
  2. I love that book. I only like the non-fiction though, not his short stories, and of the non-fiction, Up in the Old Hotel and Mr. Hunter’s Graves are my favorites!

  3. I googled the cemetery after reading the Joseph Mitchell story. Thank you for the photos and information!

  4. I’ve just re-read “Mr. Hunter’s Grave” in the re-issue of “Up In The Old Hotel.” While working at Great Kills Beach as a lifeguard (1957-1960) I took a drive along the South Shore and happened upon the vestige of a community called Sandy Ground which clearly had seen better times. Something made me view it as a black community, perhaps I saw a person or two, but it clearly seemed out of character for the built-up neighborhoods along Victory Blvd, where I lived in Castleton Corners, or Forest Avenue, or Stapleton, Tompkinsville, Grymes Hill, or around Curtis HS and Sailors Snug Harbor and Port Richmond. I was delighted to read Mitchell’s references to the Island and oystering, clamming, etc.

_DATA FOR ANALYSIS_:
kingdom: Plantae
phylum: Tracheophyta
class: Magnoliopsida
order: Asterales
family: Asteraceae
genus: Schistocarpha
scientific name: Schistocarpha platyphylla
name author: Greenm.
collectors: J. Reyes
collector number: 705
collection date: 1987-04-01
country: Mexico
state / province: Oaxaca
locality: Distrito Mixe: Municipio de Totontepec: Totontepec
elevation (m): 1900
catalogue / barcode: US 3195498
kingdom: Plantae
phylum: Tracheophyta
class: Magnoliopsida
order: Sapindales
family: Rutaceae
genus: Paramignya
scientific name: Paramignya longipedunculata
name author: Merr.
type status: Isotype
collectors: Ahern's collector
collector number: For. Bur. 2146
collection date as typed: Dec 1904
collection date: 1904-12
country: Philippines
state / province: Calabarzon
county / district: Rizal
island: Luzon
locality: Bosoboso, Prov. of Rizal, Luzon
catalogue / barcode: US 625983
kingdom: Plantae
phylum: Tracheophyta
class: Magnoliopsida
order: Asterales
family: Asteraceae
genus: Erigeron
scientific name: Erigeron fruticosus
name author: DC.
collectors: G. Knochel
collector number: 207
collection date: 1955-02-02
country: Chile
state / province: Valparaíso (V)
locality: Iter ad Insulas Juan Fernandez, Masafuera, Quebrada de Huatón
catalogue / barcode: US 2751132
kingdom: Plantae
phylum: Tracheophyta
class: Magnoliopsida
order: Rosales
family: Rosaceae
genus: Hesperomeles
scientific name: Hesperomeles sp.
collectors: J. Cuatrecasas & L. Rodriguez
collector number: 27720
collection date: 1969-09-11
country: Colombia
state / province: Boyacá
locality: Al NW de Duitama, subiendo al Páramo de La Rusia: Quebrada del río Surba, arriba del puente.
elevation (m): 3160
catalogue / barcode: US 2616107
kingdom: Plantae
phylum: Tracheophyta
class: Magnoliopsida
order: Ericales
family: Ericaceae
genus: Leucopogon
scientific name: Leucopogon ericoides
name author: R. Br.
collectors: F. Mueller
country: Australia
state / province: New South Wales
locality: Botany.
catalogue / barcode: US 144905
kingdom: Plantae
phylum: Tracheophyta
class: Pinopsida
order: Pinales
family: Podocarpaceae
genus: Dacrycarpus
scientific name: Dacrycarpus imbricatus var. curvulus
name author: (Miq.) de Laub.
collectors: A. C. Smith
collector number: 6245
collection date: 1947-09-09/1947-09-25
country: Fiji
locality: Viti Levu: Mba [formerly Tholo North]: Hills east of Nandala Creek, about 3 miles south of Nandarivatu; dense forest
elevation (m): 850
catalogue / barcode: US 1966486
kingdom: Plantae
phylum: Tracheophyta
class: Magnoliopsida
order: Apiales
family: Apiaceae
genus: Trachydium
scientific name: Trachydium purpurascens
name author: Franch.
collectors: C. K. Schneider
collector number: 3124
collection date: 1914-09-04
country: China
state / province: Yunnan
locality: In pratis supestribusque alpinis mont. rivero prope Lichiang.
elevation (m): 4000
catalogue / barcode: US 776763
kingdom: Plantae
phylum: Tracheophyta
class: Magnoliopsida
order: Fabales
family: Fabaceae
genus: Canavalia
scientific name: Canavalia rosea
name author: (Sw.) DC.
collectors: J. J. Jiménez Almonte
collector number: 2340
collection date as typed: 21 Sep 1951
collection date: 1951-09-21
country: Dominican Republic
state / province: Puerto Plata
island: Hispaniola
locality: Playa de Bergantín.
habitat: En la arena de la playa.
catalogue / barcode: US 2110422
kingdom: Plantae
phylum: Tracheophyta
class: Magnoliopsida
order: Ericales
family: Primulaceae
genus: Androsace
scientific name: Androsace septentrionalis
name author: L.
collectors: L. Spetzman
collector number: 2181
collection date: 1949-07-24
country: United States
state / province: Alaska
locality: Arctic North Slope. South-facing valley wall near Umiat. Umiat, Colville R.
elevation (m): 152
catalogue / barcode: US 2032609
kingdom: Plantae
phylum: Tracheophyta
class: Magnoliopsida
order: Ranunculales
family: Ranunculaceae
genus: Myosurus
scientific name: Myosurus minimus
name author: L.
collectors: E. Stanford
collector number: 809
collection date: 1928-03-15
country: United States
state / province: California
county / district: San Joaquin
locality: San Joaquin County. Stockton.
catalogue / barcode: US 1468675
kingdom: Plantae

_WORK REQUEST_:
In the comments on Joseph Mitchell's writing, translate this sentence into Spanish: "I googled the cemetery after reading the Joseph Mitchell story." The entries are drawn from a separate source.

_REPLY TO THE TASK_:
Busqué el cementerio en Google después de leer el relato de Joseph Mitchell.